▸ **Directions**
Reproduce verbatim the lines of the data below, from the line containing "gogorarazteko ezin dela gehiago atzeratu" up to and including the line containing "せ下さい！こんなマンションに住みたいという".

▸ **Dataset entries**
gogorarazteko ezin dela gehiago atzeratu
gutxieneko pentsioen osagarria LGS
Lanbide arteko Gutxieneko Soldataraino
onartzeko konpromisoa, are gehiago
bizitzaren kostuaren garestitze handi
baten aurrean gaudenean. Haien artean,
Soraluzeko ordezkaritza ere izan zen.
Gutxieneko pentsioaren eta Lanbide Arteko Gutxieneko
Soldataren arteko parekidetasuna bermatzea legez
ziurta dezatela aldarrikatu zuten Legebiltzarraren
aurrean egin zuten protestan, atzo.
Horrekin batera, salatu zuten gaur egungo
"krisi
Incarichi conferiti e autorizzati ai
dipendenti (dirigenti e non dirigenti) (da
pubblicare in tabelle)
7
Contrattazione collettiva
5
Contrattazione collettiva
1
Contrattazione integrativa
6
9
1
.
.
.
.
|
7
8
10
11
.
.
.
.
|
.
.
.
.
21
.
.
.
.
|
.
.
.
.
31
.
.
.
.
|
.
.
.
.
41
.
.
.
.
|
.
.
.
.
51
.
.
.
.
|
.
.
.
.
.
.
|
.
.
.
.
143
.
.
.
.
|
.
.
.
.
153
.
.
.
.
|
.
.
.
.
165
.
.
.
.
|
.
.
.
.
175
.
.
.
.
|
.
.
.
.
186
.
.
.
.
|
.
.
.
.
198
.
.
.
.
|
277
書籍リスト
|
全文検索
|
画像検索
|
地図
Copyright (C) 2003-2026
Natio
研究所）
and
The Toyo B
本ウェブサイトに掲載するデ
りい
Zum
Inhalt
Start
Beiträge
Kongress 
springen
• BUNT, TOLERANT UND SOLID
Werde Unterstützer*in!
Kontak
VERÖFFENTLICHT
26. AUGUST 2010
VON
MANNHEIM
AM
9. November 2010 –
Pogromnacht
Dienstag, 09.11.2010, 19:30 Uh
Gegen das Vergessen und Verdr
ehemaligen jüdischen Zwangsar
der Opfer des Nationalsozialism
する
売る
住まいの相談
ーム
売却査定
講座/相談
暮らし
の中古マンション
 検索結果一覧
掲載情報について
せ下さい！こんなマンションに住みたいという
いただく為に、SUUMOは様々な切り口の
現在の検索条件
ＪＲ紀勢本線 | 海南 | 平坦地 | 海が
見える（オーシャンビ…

==

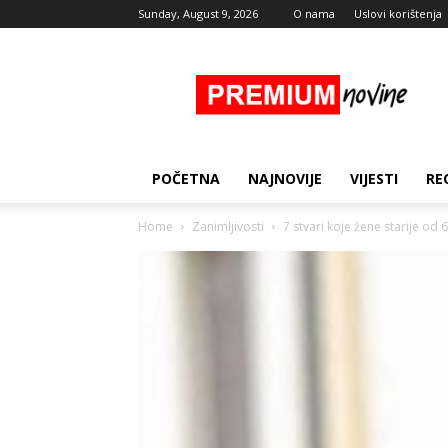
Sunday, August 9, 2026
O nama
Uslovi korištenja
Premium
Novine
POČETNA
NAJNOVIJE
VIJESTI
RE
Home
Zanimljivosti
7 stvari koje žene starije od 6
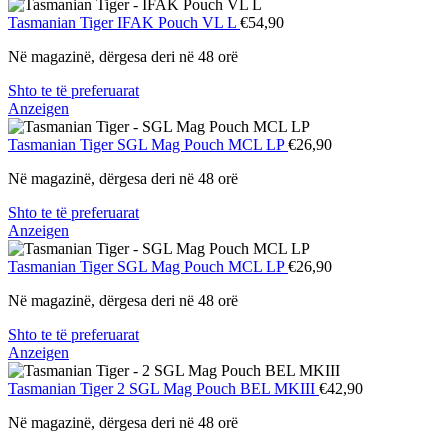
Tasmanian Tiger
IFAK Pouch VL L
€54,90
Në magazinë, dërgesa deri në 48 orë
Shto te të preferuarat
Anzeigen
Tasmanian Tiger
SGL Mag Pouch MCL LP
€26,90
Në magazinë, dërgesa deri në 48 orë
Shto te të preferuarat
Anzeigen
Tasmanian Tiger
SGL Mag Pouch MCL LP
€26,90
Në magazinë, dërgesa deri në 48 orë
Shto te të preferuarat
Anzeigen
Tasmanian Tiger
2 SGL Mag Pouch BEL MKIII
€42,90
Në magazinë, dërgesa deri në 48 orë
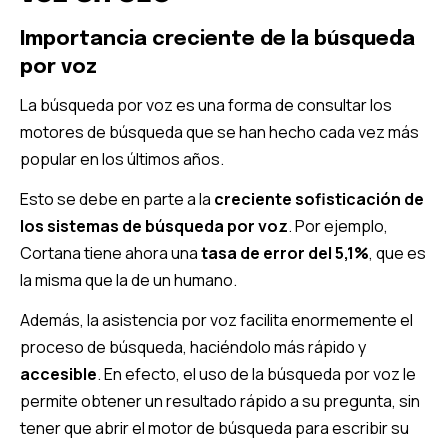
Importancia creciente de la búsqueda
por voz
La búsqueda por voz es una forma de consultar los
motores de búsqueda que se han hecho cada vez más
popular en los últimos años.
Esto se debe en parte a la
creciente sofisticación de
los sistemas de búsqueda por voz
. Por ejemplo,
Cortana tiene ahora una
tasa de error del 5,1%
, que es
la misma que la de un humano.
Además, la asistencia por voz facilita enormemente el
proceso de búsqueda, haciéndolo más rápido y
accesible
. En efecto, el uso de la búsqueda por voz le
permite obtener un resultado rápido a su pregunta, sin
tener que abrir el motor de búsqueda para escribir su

▸ **Reply**
gogorarazteko ezin dela gehiago atzeratu
gutxieneko pentsioen osagarria LGS
Lanbide arteko Gutxieneko Soldataraino
onartzeko konpromisoa, are gehiago
bizitzaren kostuaren garestitze handi
baten aurrean gaudenean. Haien artean,
Soraluzeko ordezkaritza ere izan zen.
Gutxieneko pentsioaren eta Lanbide Arteko Gutxieneko
Soldataren arteko parekidetasuna bermatzea legez
ziurta dezatela aldarrikatu zuten Legebiltzarraren
aurrean egin zuten protestan, atzo.
Horrekin batera, salatu zuten gaur egungo
"krisi
Incarichi conferiti e autorizzati ai
dipendenti (dirigenti e non dirigenti) (da
pubblicare in tabelle)
7
Contrattazione collettiva
5
Contrattazione collettiva
1
Contrattazione integrativa
6
9
1
.
.
.
.
|
7
8
10
11
.
.
.
.
|
.
.
.
.
21
.
.
.
.
|
.
.
.
.
31
.
.
.
.
|
.
.
.
.
41
.
.
.
.
|
.
.
.
.
51
.
.
.
.
|
.
.
.
.
.
.
|
.
.
.
.
143
.
.
.
.
|
.
.
.
.
153
.
.
.
.
|
.
.
.
.
165
.
.
.
.
|
.
.
.
.
175
.
.
.
.
|
.
.
.
.
186
.
.
.
.
|
.
.
.
.
198
.
.
.
.
|
277
書籍リスト
|
全文検索
|
画像検索
|
地図
Copyright (C) 2003-2026
Natio
研究所）
and
The Toyo B
本ウェブサイトに掲載するデ
りい
Zum
Inhalt
Start
Beiträge
Kongress 
springen
• BUNT, TOLERANT UND SOLID
Werde Unterstützer*in!
Kontak
VERÖFFENTLICHT
26. AUGUST 2010
VON
MANNHEIM
AM
9. November 2010 –
Pogromnacht
Dienstag, 09.11.2010, 19:30 Uh
Gegen das Vergessen und Verdr
ehemaligen jüdischen Zwangsar
der Opfer des Nationalsozialism
する
売る
住まいの相談
ーム
売却査定
講座/相談
暮らし
の中古マンション
 検索結果一覧
掲載情報について
せ下さい！こんなマンションに住みたいという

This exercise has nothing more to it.